The Potion

by Happyorogeny



Series: The Drow [2]
Category: Dungeons & Dragons (Roleplaying Game), Forgotten Realms, The Legend of Drizzt Series - R. A. Salvatore
Genre: Alcohol, Attempted Drugging, Drugs, Emotional Manipulation, Frustration, Gen, Imprisonment, Jarlaxle being Jarlaxle, M/M, Sexism, artistic theft, drow being drow, suggestion of Dubcon, suggestion of noncon
Language: English
Status: Completed
Published: 2019-02-23
Updated: 2019-02-23
Packaged: 2019-11-04 14:34:47
Rating: Not Rated
Warnings: No Archive Warnings Apply
Chapters: 1
Words: 2,801
Publisher: archiveofourown.org
Story URL: https://archiveofourown.org/works/17899961
Author URL: https://archiveofourown.org/users/Happyorogeny/pseuds/Happyorogeny
Summary: "If I'm not back in three hours come and get me." Jarlaxle had been extremely specific. "Come get me and come alone. Don't be seen. Don't get caught."





	The Potion

"If I'm not back in three hours come and get me." Jarlaxle had been extremely specific. "Come get me and come alone. Don't be seen. Don't get caught." 

Easier said than done when this whole damn city was constantly crawling with drow.
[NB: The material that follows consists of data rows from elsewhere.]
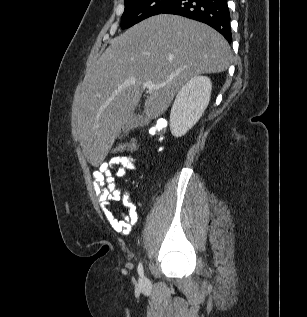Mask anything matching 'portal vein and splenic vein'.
<instances>
[{
  "instance_id": "1",
  "label": "portal vein and splenic vein",
  "mask_w": 307,
  "mask_h": 317,
  "mask_svg": "<svg viewBox=\"0 0 307 317\" xmlns=\"http://www.w3.org/2000/svg\"><path fill=\"white\" fill-rule=\"evenodd\" d=\"M144 86L148 89V90H153V89H159L161 87L164 86V84H154L152 81H146L144 83Z\"/></svg>"
}]
</instances>
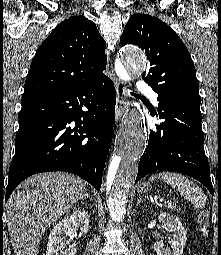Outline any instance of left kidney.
Here are the masks:
<instances>
[{
  "label": "left kidney",
  "mask_w": 221,
  "mask_h": 255,
  "mask_svg": "<svg viewBox=\"0 0 221 255\" xmlns=\"http://www.w3.org/2000/svg\"><path fill=\"white\" fill-rule=\"evenodd\" d=\"M160 222H162L168 231L172 233L173 238L170 241L171 248H165L162 242L154 243V250L157 255H182L183 248L186 243V230L181 223L180 219L170 213H161L158 216Z\"/></svg>",
  "instance_id": "obj_1"
}]
</instances>
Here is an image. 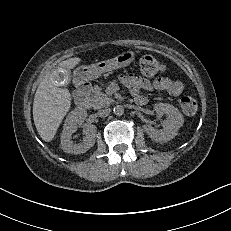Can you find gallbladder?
<instances>
[{"instance_id":"gallbladder-1","label":"gallbladder","mask_w":231,"mask_h":231,"mask_svg":"<svg viewBox=\"0 0 231 231\" xmlns=\"http://www.w3.org/2000/svg\"><path fill=\"white\" fill-rule=\"evenodd\" d=\"M50 80L58 86H65L70 81V72L65 67H55L50 72Z\"/></svg>"}]
</instances>
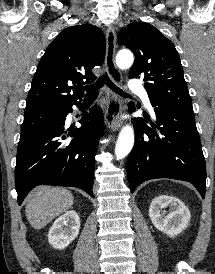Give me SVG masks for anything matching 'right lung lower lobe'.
Wrapping results in <instances>:
<instances>
[{"mask_svg": "<svg viewBox=\"0 0 215 274\" xmlns=\"http://www.w3.org/2000/svg\"><path fill=\"white\" fill-rule=\"evenodd\" d=\"M72 105L50 123L20 137L15 168L19 205L37 185L73 186L94 198L95 154L104 134L103 114L95 106L84 113L80 128L67 129L65 119Z\"/></svg>", "mask_w": 215, "mask_h": 274, "instance_id": "98d812e1", "label": "right lung lower lobe"}]
</instances>
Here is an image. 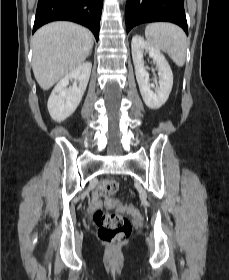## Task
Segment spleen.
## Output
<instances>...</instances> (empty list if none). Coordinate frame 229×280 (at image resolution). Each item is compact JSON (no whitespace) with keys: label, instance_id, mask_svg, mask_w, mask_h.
Listing matches in <instances>:
<instances>
[{"label":"spleen","instance_id":"obj_1","mask_svg":"<svg viewBox=\"0 0 229 280\" xmlns=\"http://www.w3.org/2000/svg\"><path fill=\"white\" fill-rule=\"evenodd\" d=\"M148 44L166 52L177 66H183L186 59L187 41L184 31L172 23L155 22L145 28Z\"/></svg>","mask_w":229,"mask_h":280}]
</instances>
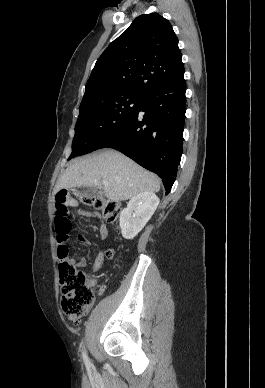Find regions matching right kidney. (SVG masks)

The underdark didn’t adhere to a classic day and night cycle, nor did their activities and movements have any semblance of rhythm. With their ability to rest themselves completely in four hours, the city seemed to him entirely chaotic and ever busy. The only predictable pattern was that the streets emptied in front of priestesses and that the men moved in noisy mobs. 
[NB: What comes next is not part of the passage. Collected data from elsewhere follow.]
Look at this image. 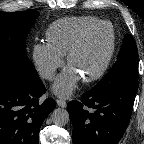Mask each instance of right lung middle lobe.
Wrapping results in <instances>:
<instances>
[{"mask_svg": "<svg viewBox=\"0 0 144 144\" xmlns=\"http://www.w3.org/2000/svg\"><path fill=\"white\" fill-rule=\"evenodd\" d=\"M39 16L36 10L0 12V78L33 84L38 73L26 55V37Z\"/></svg>", "mask_w": 144, "mask_h": 144, "instance_id": "obj_1", "label": "right lung middle lobe"}]
</instances>
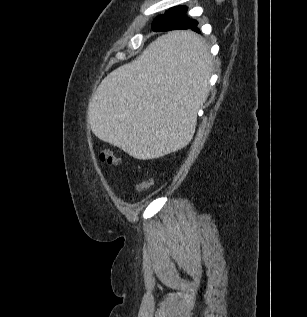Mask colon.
I'll use <instances>...</instances> for the list:
<instances>
[{
    "instance_id": "obj_1",
    "label": "colon",
    "mask_w": 307,
    "mask_h": 317,
    "mask_svg": "<svg viewBox=\"0 0 307 317\" xmlns=\"http://www.w3.org/2000/svg\"><path fill=\"white\" fill-rule=\"evenodd\" d=\"M99 160L107 165H118L121 160L110 149H102L99 153ZM154 185V178L148 177L135 186V191L140 193L149 190Z\"/></svg>"
}]
</instances>
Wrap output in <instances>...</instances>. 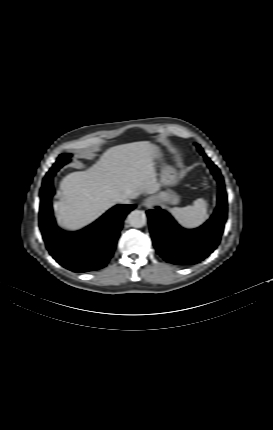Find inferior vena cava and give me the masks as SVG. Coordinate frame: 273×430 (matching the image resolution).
<instances>
[{
	"label": "inferior vena cava",
	"instance_id": "inferior-vena-cava-1",
	"mask_svg": "<svg viewBox=\"0 0 273 430\" xmlns=\"http://www.w3.org/2000/svg\"><path fill=\"white\" fill-rule=\"evenodd\" d=\"M117 201H118L119 203H122V204H129V203H130L129 198H127V197H121V198H119Z\"/></svg>",
	"mask_w": 273,
	"mask_h": 430
}]
</instances>
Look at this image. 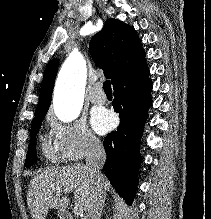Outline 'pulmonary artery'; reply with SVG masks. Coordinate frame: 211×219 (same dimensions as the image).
Here are the masks:
<instances>
[{"mask_svg":"<svg viewBox=\"0 0 211 219\" xmlns=\"http://www.w3.org/2000/svg\"><path fill=\"white\" fill-rule=\"evenodd\" d=\"M89 100L96 105H101L106 102V95L99 89V84H96L89 93Z\"/></svg>","mask_w":211,"mask_h":219,"instance_id":"e3ab8cb5","label":"pulmonary artery"}]
</instances>
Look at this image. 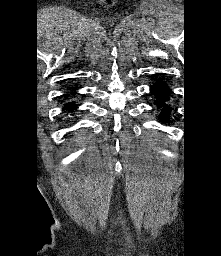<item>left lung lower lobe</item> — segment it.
<instances>
[{"instance_id": "left-lung-lower-lobe-1", "label": "left lung lower lobe", "mask_w": 221, "mask_h": 256, "mask_svg": "<svg viewBox=\"0 0 221 256\" xmlns=\"http://www.w3.org/2000/svg\"><path fill=\"white\" fill-rule=\"evenodd\" d=\"M151 93H153L159 99V101L155 102V105L158 108H162V112H161L162 118L163 119L166 118L168 120L169 113L171 110V107L165 104L170 94V90L168 86L163 81H159L155 85H153V87H151Z\"/></svg>"}]
</instances>
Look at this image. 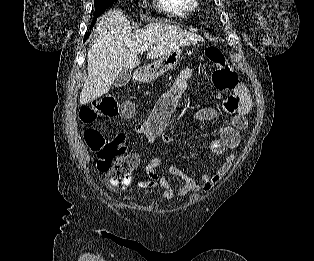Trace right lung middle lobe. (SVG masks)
I'll return each mask as SVG.
<instances>
[{
    "label": "right lung middle lobe",
    "instance_id": "dd1d6c3e",
    "mask_svg": "<svg viewBox=\"0 0 314 261\" xmlns=\"http://www.w3.org/2000/svg\"><path fill=\"white\" fill-rule=\"evenodd\" d=\"M114 3V0H95L94 4H95V17L93 19V22L91 24V26H93L96 22V17L101 14L104 10H106L108 7H110L112 4Z\"/></svg>",
    "mask_w": 314,
    "mask_h": 261
}]
</instances>
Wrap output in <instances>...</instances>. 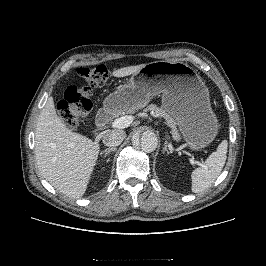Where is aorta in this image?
I'll return each mask as SVG.
<instances>
[{
    "label": "aorta",
    "mask_w": 266,
    "mask_h": 266,
    "mask_svg": "<svg viewBox=\"0 0 266 266\" xmlns=\"http://www.w3.org/2000/svg\"><path fill=\"white\" fill-rule=\"evenodd\" d=\"M133 144L140 145L144 152L151 153L155 151L158 146V138L152 130H144L138 137L133 139Z\"/></svg>",
    "instance_id": "aorta-1"
}]
</instances>
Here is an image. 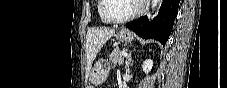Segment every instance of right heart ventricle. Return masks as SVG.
<instances>
[{
	"mask_svg": "<svg viewBox=\"0 0 227 88\" xmlns=\"http://www.w3.org/2000/svg\"><path fill=\"white\" fill-rule=\"evenodd\" d=\"M99 14H100V11H99ZM100 18H101L102 21H104V19L101 17V15H100Z\"/></svg>",
	"mask_w": 227,
	"mask_h": 88,
	"instance_id": "e07e8e85",
	"label": "right heart ventricle"
}]
</instances>
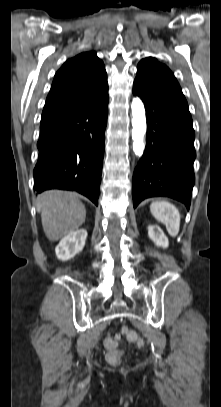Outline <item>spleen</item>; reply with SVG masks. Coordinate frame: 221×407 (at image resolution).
<instances>
[{
  "mask_svg": "<svg viewBox=\"0 0 221 407\" xmlns=\"http://www.w3.org/2000/svg\"><path fill=\"white\" fill-rule=\"evenodd\" d=\"M150 211L154 218L165 224L168 233L175 237L180 229V213L178 209L168 201H155L150 205Z\"/></svg>",
  "mask_w": 221,
  "mask_h": 407,
  "instance_id": "1",
  "label": "spleen"
}]
</instances>
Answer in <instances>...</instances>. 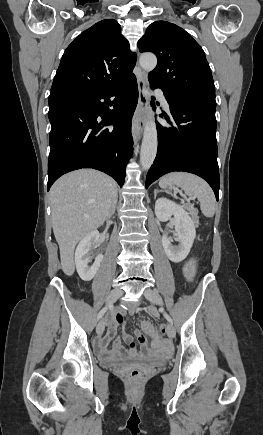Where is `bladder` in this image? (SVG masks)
<instances>
[{
    "instance_id": "bladder-1",
    "label": "bladder",
    "mask_w": 263,
    "mask_h": 435,
    "mask_svg": "<svg viewBox=\"0 0 263 435\" xmlns=\"http://www.w3.org/2000/svg\"><path fill=\"white\" fill-rule=\"evenodd\" d=\"M106 362H107V364L109 366H116V365L122 363L123 361H121V360H108ZM142 362H144V363H151V364H158V363H162L163 360H159V359H145V360H142Z\"/></svg>"
}]
</instances>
Worse yet, he had found a flaw in himself. He was used to having free range of the rooftops in human cities. But here the drow seemed determined to build right up into the cavernous ceiling. Even where he could find a flat surface he now had to compete for space with couriers, running gang battles, jumping spiders and various other assassins and spies. His ability to predict and evade them was…lacking. 
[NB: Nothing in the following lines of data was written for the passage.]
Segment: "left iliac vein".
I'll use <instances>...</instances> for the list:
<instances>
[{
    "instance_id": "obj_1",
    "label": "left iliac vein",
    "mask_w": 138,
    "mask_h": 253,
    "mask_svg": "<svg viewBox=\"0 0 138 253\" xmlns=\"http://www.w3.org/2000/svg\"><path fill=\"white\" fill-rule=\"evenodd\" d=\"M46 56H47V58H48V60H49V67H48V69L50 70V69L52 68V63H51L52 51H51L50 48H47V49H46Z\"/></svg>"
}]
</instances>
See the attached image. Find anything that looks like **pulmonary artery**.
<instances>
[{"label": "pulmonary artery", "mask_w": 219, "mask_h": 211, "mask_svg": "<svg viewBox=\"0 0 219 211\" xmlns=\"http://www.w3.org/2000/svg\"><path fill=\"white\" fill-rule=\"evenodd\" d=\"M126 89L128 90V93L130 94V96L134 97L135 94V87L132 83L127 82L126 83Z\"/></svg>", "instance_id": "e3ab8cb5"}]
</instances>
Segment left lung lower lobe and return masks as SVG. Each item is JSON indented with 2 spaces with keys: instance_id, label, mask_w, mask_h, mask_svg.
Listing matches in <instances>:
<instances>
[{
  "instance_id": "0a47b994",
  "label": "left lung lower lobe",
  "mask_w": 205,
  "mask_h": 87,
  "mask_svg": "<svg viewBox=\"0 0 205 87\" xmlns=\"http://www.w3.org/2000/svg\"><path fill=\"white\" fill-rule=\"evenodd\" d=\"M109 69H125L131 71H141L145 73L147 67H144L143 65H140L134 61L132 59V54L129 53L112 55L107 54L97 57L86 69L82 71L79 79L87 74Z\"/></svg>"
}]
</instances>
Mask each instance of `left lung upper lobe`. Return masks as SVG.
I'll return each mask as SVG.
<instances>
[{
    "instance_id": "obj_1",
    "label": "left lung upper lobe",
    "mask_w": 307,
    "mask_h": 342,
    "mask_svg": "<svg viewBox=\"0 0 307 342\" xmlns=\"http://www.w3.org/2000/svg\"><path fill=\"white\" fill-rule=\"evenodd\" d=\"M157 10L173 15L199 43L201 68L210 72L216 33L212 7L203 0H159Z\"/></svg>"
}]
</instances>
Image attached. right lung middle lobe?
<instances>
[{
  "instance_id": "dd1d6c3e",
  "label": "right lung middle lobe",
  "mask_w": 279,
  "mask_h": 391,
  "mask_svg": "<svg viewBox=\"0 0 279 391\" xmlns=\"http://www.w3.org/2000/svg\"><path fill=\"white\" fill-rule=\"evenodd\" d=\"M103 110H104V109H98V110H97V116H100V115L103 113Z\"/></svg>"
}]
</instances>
There was little he loathed quite as much as discovering he lacked in ability. In anything. 

It was fortunate that he had accepted Jarlaxle’s lend of an invisibility cloak. Not that he needed one, strictly speaking, to vanish and avoid detection. An assassin that drew notice didn’t tend to be a successful one. But he had to admit that it accelerated his journey, for he was a rarity down here in being a human that wasn’t a broken down husk. It tended to attract the wrong kind of attention. 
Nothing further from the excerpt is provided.